Daniel yang mendengar menatap ke arah Shasa dan mengulas senyum tipis. "Aku hanya memperingatkan saja supaya kamu tidak menyesal nantinya, Sha."
"Dan aku tidak butuh peringatan kamu sama sekali," sahut Shasa dengan raut wajah kesal. Hingga dia memilih bangkit dan menuju ke arah kamar, meninggalkan Daniel yang masih tetap fokus dengan televisi.
*****
"Astaga, kenapa aku bisa lupa kalau hari ini harus ke kantor Arav," gerutu Natalia dengan tatapan kesal. Dengan cepat, dia meraih ponsel di nakas dan memasukan ke dalam tas.
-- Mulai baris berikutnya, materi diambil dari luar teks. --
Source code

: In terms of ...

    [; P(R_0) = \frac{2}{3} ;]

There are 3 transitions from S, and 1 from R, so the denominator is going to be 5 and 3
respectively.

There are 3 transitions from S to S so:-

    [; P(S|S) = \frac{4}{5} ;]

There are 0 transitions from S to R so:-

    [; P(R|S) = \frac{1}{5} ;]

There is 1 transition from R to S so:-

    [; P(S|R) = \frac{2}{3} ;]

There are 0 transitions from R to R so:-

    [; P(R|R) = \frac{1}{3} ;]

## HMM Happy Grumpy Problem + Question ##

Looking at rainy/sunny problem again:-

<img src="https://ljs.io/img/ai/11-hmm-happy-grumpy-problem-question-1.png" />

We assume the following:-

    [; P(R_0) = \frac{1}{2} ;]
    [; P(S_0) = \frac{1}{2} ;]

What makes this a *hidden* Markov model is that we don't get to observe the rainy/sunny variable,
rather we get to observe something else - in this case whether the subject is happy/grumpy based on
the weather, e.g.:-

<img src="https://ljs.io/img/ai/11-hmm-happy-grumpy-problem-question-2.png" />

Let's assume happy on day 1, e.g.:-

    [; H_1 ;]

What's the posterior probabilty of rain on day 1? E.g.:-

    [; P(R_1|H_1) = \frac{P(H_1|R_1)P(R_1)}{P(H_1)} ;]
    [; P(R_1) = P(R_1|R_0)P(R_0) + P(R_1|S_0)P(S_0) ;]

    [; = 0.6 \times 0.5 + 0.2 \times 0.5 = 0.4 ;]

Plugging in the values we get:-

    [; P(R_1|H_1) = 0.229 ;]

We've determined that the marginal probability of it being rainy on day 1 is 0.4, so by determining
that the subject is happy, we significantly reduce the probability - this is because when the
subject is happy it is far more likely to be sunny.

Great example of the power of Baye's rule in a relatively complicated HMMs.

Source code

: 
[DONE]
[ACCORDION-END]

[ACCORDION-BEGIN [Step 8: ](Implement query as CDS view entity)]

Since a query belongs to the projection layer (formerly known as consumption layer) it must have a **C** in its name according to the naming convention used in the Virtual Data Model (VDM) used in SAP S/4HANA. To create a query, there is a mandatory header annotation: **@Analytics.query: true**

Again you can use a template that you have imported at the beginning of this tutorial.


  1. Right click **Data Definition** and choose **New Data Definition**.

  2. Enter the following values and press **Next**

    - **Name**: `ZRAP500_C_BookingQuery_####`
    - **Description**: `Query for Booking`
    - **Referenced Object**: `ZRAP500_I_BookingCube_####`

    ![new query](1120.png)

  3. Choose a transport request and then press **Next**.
Tidak lupa, dia melangkah ke arah ke arah meja belajar dan memasukan naskah yang sudah di print.
Natalia kembali melangkah ke arah pintu kamar dan keluar dengan tergesa. Kali ini, kakinya beralih melangkah ke arah dapur dan membuka lemari pendingin. Tangannya segera meraih kotak susu dan kembali menutupnya.
"Astaga, aku bahkan tidak sempat sarapan," gerutu Natalia sembari menusuk minumannya.
Dengan tenang, Natalia melangkah keluar apartemen dengan mulut yang masih menyeruput minuman, sesekali menatap ke arah jam tangan yang sudah menunjukkan pukul tujuh. Natalia mulai melangkah pelan ketika melihat pintu lift terbuka. Hingga dia berada di dalam lift dan membuang napas kasar.
"Untung masih sempat," ucap Natalia lega.
Hening. Natalia hanya diam dan menatap pintu besi di depannya lekat. Rasanya tidak sabar untuk segera keluar dari tempat tersebut. Hingga pintu lift terbuka, membuat Natalia segera melangkah keluar. Dia mulai melangkah keluar dan berlari cepat. Sebisa mungkin, dia tidak ingin terlambat datang ke tempat Arav.
Natalia mulai keluar dari bangunan apartemen dan bersiap untuk menuju ke arah jalanan. Namun, niatnya terhenti ketika sebuah mobil berhenti di depannya, membuat Natalia berdecak kecil.
Astaga, siapa lagi yang mengganggu jalanku, batin Natalia dengan tatapan kesal. Sampai sang pemilik mobil membuka pintu dan keluar, membuat Natalia yang melihat langsung mendengus lirih.
"Pagi, Sayang," sapa Daniel dengan senyum lebar.
Natalia yang mendengar hanya diam dan menatap Daniel lekat. "Kenapa kamu di sini pagi-pagi, Daniel?" tanya Natalia dengan raut wajah serius.
"Aku mau berangkat kerja. Berhubung aku dengar kalau pacarku bangun kesiangan dan mau menemui Arav, jadi aku ke sini dan berniat mengantar," jawab Daniel dengan tenang.
Natalia hanya diam dan menatap Daniel lekat.
"Kamu mau aku antar atau kamu mau menunggu angkutan umum dan Arav pergi?" tanya Daniel ketika Natalia hanya diam dan menatapnya serius.
Natalia yang mendengar membuang napas kasar dan mengulas senyum lebar. "Aku ikut kamu," putus Natalia, masih cukup waras dan mampu memilih keputusan yang tepat.
Daniel langsung mengulas senyum lebar ketika mendengar keputusan Natalia. Dengan semangat, dia mulai melangkah masuk dan menutup pintu. Bibirnya mengulas senyum lebar ke arah Natalia dan membuang napas kasar.
"Ayo kita berangkat," ucap Daniel semangat, membuat Natalia yang melihat ikut tersenyum lebar.